The United States, Britain, and France have attacked various chemical weapons facilities in Syria. Even before they acted, a number of commentators claimed that any such attack would be internationally unlawful. Below, I explain why that claim is too simplistic and how we should situate the operation in the jus ad bellum going forward. Let me say at the outset that I don’t support this operation and have serious doubts about the capacity of the United States, in particular, to implement a coherent policy in Syria. (I also think the operation violates U.S. law.) So, I’m not arguing that the operation was a good idea or even that it should be lawful. I’m making an analytic argument about how the jus ad bellum works.
The April 2017 Incident
This was not the first attack against Syria for its use of chemical weapons. In April 2017, the United States struck Syria for the same asserted reason: as a reprisal for the regime’s use of chemical weapons in violation of international law. At the time, most commentators said that the U.S. operation was unlawful. It was inconsistent with the longstanding interpretation of Article 2(4) of the UN Charter and not covered by the Charter exceptions. Assad didn’t consent to the operation, the Security Council hadn’t authorized it, and it wasn’t taken in self-defense.
There is an ongoing debate about whether the jus ad bellum contains another exception for humanitarian interventions. The dominant view is that it does not. States (as a group) have periodically condoned unilateral operations that can be labeled “humanitarian,” but the vast majority of them have declined to support a generally applicable humanitarian exception to 2(4). They have instead insisted that no such exception exists. Further, even if there were one, its application to the 2017 operation would have been dubious. The operation looked more like a reprisal than like what we usually mean by a “humanitarian intervention.” President Trump said that it was designed “to prevent and deter the spread and use of deadly chemical weapons,” not to avert the many other atrocities that were being committed in Syria. Forcible reprisals are by almost all accounts unlawful.

> _Excerpted data_:
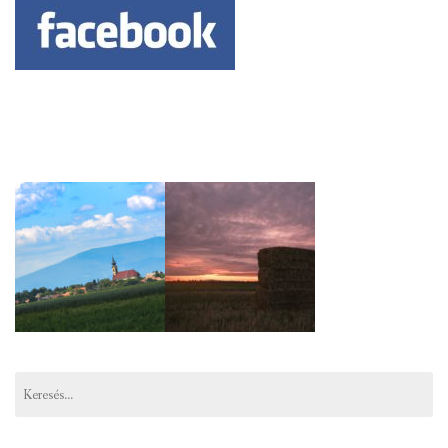
Keresés:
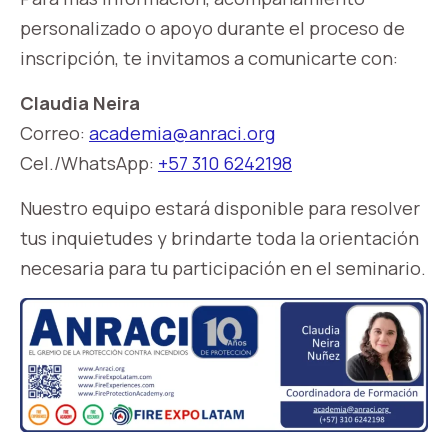
personalizado o apoyo durante el proceso de
inscripción, te invitamos a comunicarte con:
Claudia Neira
Correo:
academia@anraci.org
Cel./WhatsApp:
+57 310 6242198
Nuestro equipo estará disponible para resolver
tus inquietudes y brindarte toda la orientación
necesaria para tu participación en el seminario.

> _Exercise details_:
Copy out the full text above on the Syria strikes, word for word.

> _Task response_:
The United States, Britain, and France have attacked various chemical weapons facilities in Syria. Even before they acted, a number of commentators claimed that any such attack would be internationally unlawful. Below, I explain why that claim is too simplistic and how we should situate the operation in the jus ad bellum going forward. Let me say at the outset that I don’t support this operation and have serious doubts about the capacity of the United States, in particular, to implement a coherent policy in Syria. (I also think the operation violates U.S. law.) So, I’m not arguing that the operation was a good idea or even that it should be lawful. I’m making an analytic argument about how the jus ad bellum works.
The April 2017 Incident
This was not the first attack against Syria for its use of chemical weapons. In April 2017, the United States struck Syria for the same asserted reason: as a reprisal for the regime’s use of chemical weapons in violation of international law. At the time, most commentators said that the U.S. operation was unlawful. It was inconsistent with the longstanding interpretation of Article 2(4) of the UN Charter and not covered by the Charter exceptions. Assad didn’t consent to the operation, the Security Council hadn’t authorized it, and it wasn’t taken in self-defense.
There is an ongoing debate about whether the jus ad bellum contains another exception for humanitarian interventions. The dominant view is that it does not. States (as a group) have periodically condoned unilateral operations that can be labeled “humanitarian,” but the vast majority of them have declined to support a generally applicable humanitarian exception to 2(4). They have instead insisted that no such exception exists. Further, even if there were one, its application to the 2017 operation would have been dubious. The operation looked more like a reprisal than like what we usually mean by a “humanitarian intervention.” President Trump said that it was designed “to prevent and deter the spread and use of deadly chemical weapons,” not to avert the many other atrocities that were being committed in Syria. Forcible reprisals are by almost all accounts unlawful.